Is the body being full of toxins that must be purged Yoga’s version of Original Sin?
Every product supplier first tries to convince you that you have a personal “lack” – and then offers you the “solution” that you probably didn’t even realize you needed filled. Bad breath, hair transplants, erectile dysfunction, stinky vagina — whatever it may be. However, yoga’s not just saying you have toxins; it’s saying you have a hole in your soul, and that you need a 20-something self-credentialed emotional vampire to “cure” you. It’s like inviting demonic possession from a Valley Girl, And the big winner is the pimp Daddy that owns her Cult lock stock and barrel.
That twat shot of Sadie looks like a still from Abu Ghraib. Are those the the Yoga Barracks from Hell? What is that place?
Turns out it’s the U.S. Army’s Biological Warfare Center at Ft. Dedrick, MD. The center is responsible for “pioneering research and development into biocontainment, decontamination, gaseous sterilization, and agent production and purification for the U.S. offensive biological warfare program.” Sadie must be working on some kind of classified project with the Pentagon. A number of the leading yogis are. It’s reassuring to know that if I ever come under biological or chemical attack, I can rush to my local fall-out studio.

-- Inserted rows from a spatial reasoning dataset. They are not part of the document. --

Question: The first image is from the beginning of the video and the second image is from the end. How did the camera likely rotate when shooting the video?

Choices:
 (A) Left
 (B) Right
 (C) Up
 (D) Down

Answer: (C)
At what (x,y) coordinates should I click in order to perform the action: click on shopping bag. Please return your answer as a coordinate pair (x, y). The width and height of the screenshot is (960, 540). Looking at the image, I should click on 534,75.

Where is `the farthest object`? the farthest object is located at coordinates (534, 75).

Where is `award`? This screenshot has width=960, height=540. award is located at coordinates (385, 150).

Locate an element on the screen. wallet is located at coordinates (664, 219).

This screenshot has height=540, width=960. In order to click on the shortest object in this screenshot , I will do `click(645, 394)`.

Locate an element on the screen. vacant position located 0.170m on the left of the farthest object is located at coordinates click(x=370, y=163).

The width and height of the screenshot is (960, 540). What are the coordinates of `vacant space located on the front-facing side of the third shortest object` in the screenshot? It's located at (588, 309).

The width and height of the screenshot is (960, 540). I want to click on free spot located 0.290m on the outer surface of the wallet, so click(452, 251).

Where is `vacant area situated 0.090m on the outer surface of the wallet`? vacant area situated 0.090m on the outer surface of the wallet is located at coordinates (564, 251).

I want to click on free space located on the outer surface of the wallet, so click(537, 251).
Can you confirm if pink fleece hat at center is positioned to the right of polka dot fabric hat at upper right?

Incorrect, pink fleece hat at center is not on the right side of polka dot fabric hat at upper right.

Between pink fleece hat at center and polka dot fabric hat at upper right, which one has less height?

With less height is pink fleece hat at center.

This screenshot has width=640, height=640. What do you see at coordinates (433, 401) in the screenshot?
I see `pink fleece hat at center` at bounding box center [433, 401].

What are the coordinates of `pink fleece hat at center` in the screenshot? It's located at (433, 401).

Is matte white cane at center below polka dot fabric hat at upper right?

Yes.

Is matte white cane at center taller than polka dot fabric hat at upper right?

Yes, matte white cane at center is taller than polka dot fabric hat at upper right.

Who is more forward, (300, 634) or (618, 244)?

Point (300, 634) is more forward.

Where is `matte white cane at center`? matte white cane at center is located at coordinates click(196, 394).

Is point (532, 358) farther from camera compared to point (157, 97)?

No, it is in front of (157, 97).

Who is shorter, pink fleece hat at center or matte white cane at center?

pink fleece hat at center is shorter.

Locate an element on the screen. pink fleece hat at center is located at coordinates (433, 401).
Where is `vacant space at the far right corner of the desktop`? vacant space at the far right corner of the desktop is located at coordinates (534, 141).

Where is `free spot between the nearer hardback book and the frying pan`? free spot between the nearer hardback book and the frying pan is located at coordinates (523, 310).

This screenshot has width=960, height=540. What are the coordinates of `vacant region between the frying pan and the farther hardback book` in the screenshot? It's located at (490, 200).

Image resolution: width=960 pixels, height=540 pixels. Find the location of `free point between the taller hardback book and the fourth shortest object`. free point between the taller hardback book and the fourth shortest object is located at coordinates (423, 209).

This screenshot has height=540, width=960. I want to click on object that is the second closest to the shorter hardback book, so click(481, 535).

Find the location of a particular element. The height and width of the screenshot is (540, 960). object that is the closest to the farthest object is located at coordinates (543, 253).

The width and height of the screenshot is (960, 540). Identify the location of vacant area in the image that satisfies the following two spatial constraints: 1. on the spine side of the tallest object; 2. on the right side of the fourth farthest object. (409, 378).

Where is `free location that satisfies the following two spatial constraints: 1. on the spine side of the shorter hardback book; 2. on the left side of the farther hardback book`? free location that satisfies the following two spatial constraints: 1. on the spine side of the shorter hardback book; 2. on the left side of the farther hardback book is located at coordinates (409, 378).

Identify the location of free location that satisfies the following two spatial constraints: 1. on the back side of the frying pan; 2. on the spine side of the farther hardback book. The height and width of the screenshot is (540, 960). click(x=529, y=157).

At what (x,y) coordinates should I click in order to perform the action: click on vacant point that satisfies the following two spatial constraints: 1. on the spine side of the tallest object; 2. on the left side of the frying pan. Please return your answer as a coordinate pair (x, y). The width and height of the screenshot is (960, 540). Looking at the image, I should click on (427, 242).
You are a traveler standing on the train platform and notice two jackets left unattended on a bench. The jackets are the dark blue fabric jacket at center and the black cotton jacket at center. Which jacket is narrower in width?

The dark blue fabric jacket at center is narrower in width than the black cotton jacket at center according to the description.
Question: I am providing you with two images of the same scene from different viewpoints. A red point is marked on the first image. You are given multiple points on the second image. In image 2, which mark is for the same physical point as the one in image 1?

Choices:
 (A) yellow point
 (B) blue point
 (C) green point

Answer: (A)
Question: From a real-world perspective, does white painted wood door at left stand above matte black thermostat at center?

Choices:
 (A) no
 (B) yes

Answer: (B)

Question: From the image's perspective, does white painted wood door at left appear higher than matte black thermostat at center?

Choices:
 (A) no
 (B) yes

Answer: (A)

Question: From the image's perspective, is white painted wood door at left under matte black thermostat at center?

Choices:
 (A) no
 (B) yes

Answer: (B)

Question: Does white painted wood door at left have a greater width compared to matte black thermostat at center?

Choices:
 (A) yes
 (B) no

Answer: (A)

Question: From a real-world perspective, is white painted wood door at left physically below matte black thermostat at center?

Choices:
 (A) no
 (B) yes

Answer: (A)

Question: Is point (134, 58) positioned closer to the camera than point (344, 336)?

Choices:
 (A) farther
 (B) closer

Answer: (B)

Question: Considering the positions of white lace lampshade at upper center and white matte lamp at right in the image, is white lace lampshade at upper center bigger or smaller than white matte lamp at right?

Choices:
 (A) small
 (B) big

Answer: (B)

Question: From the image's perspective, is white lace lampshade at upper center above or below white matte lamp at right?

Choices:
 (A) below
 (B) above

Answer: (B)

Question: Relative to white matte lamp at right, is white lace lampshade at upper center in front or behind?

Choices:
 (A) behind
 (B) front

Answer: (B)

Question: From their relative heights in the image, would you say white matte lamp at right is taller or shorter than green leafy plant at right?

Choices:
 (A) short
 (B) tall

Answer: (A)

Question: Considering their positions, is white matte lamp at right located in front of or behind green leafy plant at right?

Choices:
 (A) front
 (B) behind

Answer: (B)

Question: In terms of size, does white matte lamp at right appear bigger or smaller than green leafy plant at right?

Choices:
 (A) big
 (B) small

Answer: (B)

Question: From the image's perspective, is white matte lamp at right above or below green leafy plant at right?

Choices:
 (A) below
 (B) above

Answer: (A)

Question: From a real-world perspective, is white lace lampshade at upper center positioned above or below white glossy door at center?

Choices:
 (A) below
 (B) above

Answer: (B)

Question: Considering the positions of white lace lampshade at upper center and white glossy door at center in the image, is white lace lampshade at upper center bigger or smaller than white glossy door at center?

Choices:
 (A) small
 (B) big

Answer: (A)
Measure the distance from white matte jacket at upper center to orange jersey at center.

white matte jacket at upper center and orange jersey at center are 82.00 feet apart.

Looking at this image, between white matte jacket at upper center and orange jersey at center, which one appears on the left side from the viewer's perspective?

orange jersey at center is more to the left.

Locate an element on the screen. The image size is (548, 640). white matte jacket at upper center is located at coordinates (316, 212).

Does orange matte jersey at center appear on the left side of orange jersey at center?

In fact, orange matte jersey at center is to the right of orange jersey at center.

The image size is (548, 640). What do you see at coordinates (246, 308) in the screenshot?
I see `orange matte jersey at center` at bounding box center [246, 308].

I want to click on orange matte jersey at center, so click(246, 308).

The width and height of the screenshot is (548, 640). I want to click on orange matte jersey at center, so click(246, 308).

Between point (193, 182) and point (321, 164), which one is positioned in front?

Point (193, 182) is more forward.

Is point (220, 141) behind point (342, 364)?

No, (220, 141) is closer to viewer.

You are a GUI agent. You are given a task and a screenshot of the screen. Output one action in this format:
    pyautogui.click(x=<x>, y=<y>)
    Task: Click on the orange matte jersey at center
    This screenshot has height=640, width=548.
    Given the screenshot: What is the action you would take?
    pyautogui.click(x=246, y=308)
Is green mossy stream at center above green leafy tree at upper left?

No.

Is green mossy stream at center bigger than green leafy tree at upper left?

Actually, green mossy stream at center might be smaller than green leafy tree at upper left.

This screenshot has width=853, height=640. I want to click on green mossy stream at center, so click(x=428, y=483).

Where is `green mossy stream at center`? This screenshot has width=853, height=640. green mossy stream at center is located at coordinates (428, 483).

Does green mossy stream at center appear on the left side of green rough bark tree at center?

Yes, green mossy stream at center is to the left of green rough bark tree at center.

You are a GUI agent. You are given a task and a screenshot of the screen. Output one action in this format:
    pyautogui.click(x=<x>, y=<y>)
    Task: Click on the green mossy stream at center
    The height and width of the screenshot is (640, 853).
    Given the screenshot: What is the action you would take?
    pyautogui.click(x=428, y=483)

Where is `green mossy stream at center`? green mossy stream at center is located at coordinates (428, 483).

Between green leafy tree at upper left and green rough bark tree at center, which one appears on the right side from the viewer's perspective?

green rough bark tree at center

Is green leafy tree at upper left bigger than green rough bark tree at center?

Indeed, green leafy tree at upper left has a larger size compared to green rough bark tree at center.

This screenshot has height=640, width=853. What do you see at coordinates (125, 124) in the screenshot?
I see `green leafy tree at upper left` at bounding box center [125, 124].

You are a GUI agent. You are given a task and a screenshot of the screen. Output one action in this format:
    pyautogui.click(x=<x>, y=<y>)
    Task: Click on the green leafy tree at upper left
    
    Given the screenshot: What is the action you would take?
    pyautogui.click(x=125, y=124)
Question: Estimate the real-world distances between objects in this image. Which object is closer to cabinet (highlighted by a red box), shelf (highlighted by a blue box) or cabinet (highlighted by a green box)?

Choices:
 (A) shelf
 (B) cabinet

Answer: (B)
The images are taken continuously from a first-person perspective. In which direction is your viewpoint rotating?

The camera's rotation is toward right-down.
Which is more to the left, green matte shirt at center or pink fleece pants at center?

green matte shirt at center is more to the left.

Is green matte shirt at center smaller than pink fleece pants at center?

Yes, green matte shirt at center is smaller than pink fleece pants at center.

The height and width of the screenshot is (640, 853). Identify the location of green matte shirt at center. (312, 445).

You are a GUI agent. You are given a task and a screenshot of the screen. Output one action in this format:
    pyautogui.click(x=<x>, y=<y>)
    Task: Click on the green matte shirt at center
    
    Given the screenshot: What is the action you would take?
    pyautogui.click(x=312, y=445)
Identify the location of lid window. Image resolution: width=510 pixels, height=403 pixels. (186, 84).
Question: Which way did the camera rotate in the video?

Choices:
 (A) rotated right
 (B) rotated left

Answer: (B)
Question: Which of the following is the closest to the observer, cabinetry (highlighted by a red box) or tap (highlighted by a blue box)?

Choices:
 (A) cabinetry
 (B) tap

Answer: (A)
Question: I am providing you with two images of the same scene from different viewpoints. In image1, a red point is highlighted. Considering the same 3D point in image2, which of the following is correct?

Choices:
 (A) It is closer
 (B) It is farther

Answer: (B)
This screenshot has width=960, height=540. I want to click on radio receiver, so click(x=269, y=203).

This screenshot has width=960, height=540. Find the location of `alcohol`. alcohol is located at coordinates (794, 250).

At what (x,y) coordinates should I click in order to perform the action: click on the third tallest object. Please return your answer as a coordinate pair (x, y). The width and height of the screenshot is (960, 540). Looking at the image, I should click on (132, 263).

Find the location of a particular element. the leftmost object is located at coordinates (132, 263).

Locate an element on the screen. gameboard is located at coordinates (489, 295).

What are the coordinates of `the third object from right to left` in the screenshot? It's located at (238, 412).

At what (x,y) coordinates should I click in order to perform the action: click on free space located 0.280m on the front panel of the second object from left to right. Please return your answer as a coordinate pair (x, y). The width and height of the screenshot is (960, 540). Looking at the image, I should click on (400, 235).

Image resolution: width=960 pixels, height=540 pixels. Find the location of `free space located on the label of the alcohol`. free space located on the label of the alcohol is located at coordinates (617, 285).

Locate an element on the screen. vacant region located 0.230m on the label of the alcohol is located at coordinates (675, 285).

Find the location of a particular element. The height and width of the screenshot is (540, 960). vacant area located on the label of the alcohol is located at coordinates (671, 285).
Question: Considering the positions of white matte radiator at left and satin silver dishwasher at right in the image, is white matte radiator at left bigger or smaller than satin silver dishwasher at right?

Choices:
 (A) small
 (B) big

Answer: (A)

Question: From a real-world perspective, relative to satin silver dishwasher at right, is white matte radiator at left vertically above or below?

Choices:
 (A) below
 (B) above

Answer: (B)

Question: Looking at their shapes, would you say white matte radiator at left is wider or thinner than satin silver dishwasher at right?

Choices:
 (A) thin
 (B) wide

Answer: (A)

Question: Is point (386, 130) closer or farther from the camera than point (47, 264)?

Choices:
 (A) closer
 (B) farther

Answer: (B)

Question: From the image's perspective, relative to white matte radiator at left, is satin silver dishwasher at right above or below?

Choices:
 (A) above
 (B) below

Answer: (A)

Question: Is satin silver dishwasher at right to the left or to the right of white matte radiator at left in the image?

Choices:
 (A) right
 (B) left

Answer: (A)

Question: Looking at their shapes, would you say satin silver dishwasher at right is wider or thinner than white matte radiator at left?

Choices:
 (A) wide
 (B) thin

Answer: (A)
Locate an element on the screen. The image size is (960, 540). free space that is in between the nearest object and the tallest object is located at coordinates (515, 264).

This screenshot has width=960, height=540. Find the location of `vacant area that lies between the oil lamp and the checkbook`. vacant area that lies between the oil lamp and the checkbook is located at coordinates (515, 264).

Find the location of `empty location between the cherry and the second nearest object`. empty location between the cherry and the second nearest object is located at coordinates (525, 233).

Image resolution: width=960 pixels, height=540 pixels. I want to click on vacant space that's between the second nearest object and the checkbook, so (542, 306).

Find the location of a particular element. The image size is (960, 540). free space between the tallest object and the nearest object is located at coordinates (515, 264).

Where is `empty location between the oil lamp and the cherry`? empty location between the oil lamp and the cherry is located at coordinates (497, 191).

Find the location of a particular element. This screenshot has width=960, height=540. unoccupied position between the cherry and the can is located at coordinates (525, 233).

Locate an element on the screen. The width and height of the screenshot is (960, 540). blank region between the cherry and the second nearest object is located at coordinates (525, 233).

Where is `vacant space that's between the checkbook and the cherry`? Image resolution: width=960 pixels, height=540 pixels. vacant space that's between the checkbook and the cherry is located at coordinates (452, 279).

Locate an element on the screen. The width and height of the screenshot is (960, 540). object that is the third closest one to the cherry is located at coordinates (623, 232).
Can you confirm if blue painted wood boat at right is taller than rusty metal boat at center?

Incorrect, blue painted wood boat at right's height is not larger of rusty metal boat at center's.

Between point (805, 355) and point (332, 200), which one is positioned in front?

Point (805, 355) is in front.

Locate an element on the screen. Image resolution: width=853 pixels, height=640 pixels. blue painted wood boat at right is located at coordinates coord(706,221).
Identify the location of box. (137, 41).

I just wondering how you found that out. I mean, it’s amazing, given the context of this post that she would actually be filming in such a “pure” environment. A satirist really couldn’t ask for anything more than this.
Alas, I was kidding. Technically.
Well…you know what they say…there’s a sucker born every minute…the difference between him and me is that I don’t mind asking for directions. Sure would have been sweet if that were the case though, no?
No sweat, Thaddeus. I just couldn’t pass up the satirical opportunity. I’m glad it sounded so real. I feel like Orson Welles after his 1938 “War of the Worlds” broadcast. Everyone was terrified that the “Martians had landed.” Spiritually speaking, they have, and apparently, they’re armed with Clorox ray guns.